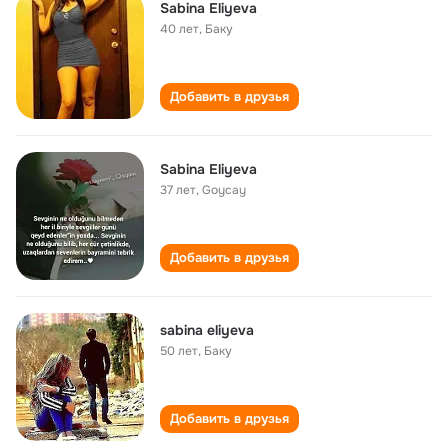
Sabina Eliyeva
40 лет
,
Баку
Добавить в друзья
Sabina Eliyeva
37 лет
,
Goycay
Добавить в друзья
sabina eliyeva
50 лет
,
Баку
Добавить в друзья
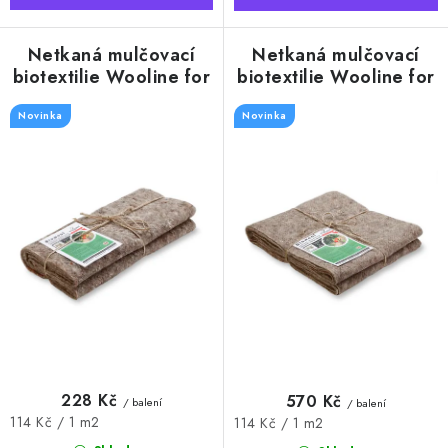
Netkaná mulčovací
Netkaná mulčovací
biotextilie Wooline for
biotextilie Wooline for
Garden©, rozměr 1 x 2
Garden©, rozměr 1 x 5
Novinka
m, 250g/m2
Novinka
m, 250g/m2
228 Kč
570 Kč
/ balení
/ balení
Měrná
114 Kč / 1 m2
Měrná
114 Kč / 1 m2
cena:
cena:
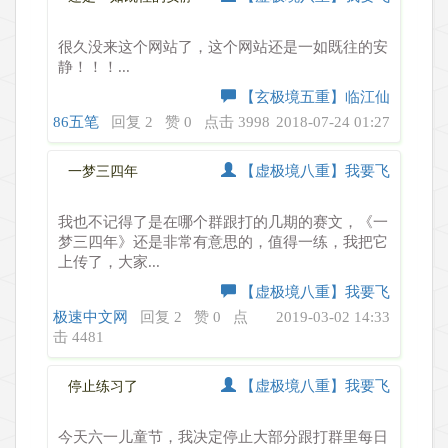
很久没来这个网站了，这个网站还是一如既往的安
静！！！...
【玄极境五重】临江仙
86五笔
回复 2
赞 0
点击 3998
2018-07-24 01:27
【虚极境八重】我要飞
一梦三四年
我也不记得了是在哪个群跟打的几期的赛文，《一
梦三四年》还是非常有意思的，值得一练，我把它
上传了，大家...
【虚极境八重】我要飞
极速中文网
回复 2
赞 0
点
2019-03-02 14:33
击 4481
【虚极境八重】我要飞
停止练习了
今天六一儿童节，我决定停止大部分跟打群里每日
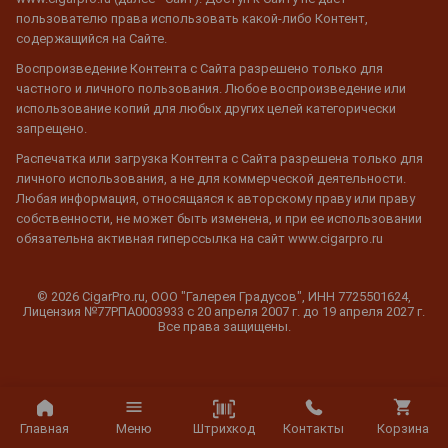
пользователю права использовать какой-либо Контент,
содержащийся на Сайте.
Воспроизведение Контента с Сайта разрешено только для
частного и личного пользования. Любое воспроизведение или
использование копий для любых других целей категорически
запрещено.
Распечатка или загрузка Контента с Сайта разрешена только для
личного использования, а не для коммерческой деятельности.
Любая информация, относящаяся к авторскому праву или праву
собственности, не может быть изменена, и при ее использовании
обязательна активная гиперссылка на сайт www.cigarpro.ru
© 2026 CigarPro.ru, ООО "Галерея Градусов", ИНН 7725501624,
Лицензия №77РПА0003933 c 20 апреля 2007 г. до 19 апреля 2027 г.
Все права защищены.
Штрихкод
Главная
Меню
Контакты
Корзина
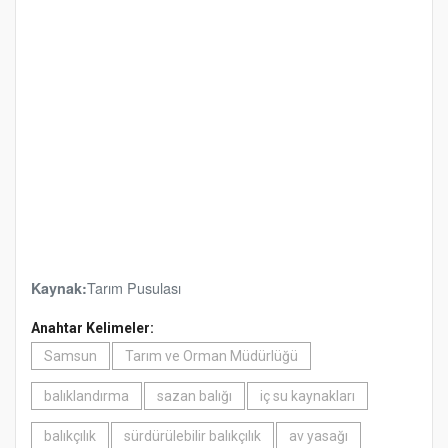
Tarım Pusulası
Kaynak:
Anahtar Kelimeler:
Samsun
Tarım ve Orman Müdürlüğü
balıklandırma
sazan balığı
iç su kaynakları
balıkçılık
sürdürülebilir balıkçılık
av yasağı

════════

* TO DO
Switch every "Добавить в друзья" in the data to "Подписаться", and write out all the text lines again with nothing else changed. Leave the pictures out of your answer.

* THE ANSWER
Sabina Eliyeva
40 лет
,
Баку
Подписаться
Sabina Eliyeva
37 лет
,
Goycay
Подписаться
sabina eliyeva
50 лет
,
Баку
Подписаться
Netkaná mulčovací
Netkaná mulčovací
biotextilie Wooline for
biotextilie Wooline for
Garden©, rozměr 1 x 2
Garden©, rozměr 1 x 5
Novinka
m, 250g/m2
Novinka
m, 250g/m2
228 Kč
570 Kč
/ balení
/ balení
Měrná
114 Kč / 1 m2
Měrná
114 Kč / 1 m2
cena:
cena:
很久没来这个网站了，这个网站还是一如既往的安
静！！！...
【玄极境五重】临江仙
86五笔
回复 2
赞 0
点击 3998
2018-07-24 01:27
【虚极境八重】我要飞
一梦三四年
我也不记得了是在哪个群跟打的几期的赛文，《一
梦三四年》还是非常有意思的，值得一练，我把它
上传了，大家...
【虚极境八重】我要飞
极速中文网
回复 2
赞 0
点
2019-03-02 14:33
击 4481
【虚极境八重】我要飞
停止练习了
今天六一儿童节，我决定停止大部分跟打群里每日
пользователю права использовать какой-либо Контент,
содержащийся на Сайте.
Воспроизведение Контента с Сайта разрешено только для
частного и личного пользования. Любое воспроизведение или
использование копий для любых других целей категорически
запрещено.
Распечатка или загрузка Контента с Сайта разрешена только для
личного использования, а не для коммерческой деятельности.
Любая информация, относящаяся к авторскому праву или праву
собственности, не может быть изменена, и при ее использовании
обязательна активная гиперссылка на сайт www.cigarpro.ru
© 2026 CigarPro.ru, ООО "Галерея Градусов", ИНН 7725501624,
Лицензия №77РПА0003933 c 20 апреля 2007 г. до 19 апреля 2027 г.
Все права защищены.
Штрихкод
Главная
Меню
Контакты
Корзина
Tarım Pusulası
Kaynak:
Anahtar Kelimeler:
Samsun
Tarım ve Orman Müdürlüğü
balıklandırma
sazan balığı
iç su kaynakları
balıkçılık
sürdürülebilir balıkçılık
av yasağı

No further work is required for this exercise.